[START OF Records supplied]

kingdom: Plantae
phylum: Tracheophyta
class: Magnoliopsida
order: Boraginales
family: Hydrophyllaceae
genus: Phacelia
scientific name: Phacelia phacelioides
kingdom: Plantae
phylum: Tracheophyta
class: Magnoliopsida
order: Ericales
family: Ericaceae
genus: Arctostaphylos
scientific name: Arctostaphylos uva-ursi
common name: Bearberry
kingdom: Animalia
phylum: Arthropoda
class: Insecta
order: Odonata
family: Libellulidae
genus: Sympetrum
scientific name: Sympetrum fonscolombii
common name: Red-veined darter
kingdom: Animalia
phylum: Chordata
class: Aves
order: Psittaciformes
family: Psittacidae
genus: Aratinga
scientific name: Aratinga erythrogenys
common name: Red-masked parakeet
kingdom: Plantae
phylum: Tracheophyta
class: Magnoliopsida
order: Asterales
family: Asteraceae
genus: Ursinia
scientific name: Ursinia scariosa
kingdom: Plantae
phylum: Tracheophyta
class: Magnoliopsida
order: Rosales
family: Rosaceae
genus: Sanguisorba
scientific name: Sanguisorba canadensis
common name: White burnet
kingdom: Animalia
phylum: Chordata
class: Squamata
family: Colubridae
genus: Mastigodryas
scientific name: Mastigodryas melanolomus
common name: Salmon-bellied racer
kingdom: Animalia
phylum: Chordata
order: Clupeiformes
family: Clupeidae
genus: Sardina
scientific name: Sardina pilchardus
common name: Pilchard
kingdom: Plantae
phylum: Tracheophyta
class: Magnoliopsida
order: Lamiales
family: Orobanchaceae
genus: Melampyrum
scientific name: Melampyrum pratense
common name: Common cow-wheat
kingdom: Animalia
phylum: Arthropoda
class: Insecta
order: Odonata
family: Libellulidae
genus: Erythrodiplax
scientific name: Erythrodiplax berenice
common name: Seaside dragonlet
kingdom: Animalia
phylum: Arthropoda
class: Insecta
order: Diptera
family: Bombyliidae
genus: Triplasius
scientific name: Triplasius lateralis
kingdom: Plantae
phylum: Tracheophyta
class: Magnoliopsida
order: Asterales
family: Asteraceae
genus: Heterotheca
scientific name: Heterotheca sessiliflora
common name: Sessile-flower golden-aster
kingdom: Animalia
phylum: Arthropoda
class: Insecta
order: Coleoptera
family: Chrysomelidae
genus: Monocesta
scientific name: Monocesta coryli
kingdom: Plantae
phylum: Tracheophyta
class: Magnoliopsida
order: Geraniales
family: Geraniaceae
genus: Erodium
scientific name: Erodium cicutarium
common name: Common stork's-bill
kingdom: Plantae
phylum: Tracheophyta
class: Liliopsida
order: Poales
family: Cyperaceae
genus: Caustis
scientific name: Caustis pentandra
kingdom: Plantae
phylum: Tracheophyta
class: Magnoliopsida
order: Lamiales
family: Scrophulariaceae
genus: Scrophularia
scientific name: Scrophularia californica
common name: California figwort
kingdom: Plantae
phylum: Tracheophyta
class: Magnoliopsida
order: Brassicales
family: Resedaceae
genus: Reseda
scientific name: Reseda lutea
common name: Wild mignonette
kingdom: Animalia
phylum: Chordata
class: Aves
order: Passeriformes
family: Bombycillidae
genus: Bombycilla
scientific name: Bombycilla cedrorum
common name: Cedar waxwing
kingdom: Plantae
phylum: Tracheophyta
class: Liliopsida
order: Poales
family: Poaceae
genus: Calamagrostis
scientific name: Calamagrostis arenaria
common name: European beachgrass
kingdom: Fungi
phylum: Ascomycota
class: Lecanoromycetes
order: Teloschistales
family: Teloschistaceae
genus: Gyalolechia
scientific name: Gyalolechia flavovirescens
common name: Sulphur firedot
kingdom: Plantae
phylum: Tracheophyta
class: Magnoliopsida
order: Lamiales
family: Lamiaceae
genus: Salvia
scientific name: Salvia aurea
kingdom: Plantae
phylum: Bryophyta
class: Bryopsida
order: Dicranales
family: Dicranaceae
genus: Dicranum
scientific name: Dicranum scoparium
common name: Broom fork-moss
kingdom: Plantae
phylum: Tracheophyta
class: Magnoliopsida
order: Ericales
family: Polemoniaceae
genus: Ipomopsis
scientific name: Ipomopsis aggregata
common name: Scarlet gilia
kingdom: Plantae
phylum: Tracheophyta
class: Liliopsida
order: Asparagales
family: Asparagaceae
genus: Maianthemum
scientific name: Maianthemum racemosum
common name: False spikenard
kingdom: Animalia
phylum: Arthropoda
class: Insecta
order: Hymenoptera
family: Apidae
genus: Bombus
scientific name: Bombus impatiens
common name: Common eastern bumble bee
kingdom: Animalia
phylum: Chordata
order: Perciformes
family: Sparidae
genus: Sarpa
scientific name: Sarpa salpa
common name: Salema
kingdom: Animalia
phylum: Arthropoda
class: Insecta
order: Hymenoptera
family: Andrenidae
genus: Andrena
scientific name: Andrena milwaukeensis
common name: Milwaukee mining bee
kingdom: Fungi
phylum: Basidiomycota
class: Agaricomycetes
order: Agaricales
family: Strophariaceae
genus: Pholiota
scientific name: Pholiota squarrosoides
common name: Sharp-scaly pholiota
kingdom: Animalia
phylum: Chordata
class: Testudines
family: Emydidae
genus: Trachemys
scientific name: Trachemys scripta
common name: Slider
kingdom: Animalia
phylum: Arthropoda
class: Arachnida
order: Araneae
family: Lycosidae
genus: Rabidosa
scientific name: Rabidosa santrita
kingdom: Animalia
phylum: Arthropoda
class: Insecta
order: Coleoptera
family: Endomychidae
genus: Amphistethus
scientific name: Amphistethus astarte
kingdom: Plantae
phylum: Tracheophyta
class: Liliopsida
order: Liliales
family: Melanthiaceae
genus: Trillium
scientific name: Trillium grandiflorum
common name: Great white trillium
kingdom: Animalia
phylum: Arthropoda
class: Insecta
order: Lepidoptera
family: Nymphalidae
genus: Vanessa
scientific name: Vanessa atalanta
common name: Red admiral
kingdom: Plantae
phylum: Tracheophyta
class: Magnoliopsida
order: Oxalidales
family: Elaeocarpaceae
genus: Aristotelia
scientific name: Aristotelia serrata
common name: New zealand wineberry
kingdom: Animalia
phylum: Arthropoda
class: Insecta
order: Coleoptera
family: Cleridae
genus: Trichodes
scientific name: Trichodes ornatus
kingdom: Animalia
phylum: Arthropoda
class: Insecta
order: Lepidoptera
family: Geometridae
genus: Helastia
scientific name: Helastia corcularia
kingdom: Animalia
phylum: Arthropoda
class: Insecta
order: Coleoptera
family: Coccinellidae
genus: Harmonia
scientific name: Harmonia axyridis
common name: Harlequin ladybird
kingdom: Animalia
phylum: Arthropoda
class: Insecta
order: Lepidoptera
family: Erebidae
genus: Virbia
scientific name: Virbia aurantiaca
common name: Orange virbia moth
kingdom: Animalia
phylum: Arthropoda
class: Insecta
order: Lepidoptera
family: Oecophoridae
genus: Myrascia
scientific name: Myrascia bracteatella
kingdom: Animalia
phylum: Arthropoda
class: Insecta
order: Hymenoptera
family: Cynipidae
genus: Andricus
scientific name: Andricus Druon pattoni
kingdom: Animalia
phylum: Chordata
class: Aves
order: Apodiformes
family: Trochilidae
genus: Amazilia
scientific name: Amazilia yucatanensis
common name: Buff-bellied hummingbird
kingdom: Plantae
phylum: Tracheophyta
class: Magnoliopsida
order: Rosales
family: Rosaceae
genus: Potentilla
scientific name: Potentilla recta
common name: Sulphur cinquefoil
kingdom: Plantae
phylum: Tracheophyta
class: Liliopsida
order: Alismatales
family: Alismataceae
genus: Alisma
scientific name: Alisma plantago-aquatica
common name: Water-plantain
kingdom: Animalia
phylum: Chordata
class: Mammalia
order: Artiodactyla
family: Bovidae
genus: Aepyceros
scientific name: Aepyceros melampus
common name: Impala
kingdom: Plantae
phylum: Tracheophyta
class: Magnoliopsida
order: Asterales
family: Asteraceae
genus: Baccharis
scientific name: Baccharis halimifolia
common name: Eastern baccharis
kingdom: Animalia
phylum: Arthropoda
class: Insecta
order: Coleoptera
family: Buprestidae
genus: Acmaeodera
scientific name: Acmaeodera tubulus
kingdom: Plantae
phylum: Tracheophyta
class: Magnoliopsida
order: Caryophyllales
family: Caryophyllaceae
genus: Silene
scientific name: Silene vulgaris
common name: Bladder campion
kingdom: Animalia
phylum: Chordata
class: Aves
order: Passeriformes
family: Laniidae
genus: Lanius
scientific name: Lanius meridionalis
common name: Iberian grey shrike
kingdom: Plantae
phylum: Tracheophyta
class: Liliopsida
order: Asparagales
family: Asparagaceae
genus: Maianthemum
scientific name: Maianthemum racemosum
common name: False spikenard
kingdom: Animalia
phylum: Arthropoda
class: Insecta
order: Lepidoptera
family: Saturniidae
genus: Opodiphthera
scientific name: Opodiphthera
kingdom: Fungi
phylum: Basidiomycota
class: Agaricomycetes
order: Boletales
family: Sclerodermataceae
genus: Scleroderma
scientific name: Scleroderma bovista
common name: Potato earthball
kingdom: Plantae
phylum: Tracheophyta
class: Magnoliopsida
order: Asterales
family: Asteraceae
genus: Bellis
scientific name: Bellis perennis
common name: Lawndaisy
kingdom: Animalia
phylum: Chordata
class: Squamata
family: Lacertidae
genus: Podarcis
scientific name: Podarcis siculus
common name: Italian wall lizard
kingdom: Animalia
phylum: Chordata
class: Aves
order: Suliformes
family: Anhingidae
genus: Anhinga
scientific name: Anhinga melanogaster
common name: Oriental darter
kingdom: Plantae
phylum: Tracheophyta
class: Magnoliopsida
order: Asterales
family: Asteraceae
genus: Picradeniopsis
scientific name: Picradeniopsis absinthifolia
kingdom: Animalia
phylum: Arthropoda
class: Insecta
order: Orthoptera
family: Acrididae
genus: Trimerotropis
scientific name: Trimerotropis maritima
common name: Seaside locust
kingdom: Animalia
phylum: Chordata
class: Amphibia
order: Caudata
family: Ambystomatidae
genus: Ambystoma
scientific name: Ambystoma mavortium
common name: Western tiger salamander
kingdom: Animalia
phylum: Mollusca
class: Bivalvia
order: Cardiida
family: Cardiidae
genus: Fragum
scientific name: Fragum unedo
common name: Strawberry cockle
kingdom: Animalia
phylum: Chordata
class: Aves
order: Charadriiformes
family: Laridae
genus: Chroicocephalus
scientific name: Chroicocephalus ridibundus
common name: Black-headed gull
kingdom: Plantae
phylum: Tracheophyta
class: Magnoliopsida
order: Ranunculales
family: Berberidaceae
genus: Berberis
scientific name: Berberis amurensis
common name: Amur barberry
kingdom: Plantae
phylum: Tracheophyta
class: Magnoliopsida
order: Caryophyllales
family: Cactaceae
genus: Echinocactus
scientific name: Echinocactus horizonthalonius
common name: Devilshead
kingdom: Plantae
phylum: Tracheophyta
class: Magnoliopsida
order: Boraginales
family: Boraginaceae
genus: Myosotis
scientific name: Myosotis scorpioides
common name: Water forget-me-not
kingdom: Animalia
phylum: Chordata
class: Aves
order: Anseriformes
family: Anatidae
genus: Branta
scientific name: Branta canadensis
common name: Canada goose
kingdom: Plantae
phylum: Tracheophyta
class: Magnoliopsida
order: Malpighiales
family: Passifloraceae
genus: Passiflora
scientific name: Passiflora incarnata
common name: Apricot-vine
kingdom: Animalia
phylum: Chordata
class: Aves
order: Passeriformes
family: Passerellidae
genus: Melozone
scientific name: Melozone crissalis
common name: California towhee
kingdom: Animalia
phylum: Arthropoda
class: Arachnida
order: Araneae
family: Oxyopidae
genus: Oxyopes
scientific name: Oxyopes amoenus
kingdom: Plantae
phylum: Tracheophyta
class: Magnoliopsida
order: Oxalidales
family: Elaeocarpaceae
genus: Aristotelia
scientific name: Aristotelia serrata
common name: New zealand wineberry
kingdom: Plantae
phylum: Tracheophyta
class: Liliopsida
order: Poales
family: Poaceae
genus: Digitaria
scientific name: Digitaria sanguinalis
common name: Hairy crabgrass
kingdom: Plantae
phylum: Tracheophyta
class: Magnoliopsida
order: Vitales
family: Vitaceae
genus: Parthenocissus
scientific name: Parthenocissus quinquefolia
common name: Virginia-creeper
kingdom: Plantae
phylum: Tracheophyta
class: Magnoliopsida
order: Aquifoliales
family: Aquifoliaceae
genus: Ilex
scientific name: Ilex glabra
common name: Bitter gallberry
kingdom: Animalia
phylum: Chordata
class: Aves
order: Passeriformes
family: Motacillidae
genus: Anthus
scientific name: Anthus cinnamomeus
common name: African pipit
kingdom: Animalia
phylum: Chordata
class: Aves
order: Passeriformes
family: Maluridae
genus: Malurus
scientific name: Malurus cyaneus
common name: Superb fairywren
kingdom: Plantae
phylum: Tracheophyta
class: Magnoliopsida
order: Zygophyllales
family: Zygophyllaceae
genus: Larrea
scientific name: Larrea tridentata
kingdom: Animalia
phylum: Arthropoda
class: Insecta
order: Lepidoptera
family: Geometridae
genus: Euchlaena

[END OF Records supplied]

Copy the records word for word, from their first line down to and including the line that holds "genus: Arctostaphylos".

kingdom: Plantae
phylum: Tracheophyta
class: Magnoliopsida
order: Boraginales
family: Hydrophyllaceae
genus: Phacelia
scientific name: Phacelia phacelioides
kingdom: Plantae
phylum: Tracheophyta
class: Magnoliopsida
order: Ericales
family: Ericaceae
genus: Arctostaphylos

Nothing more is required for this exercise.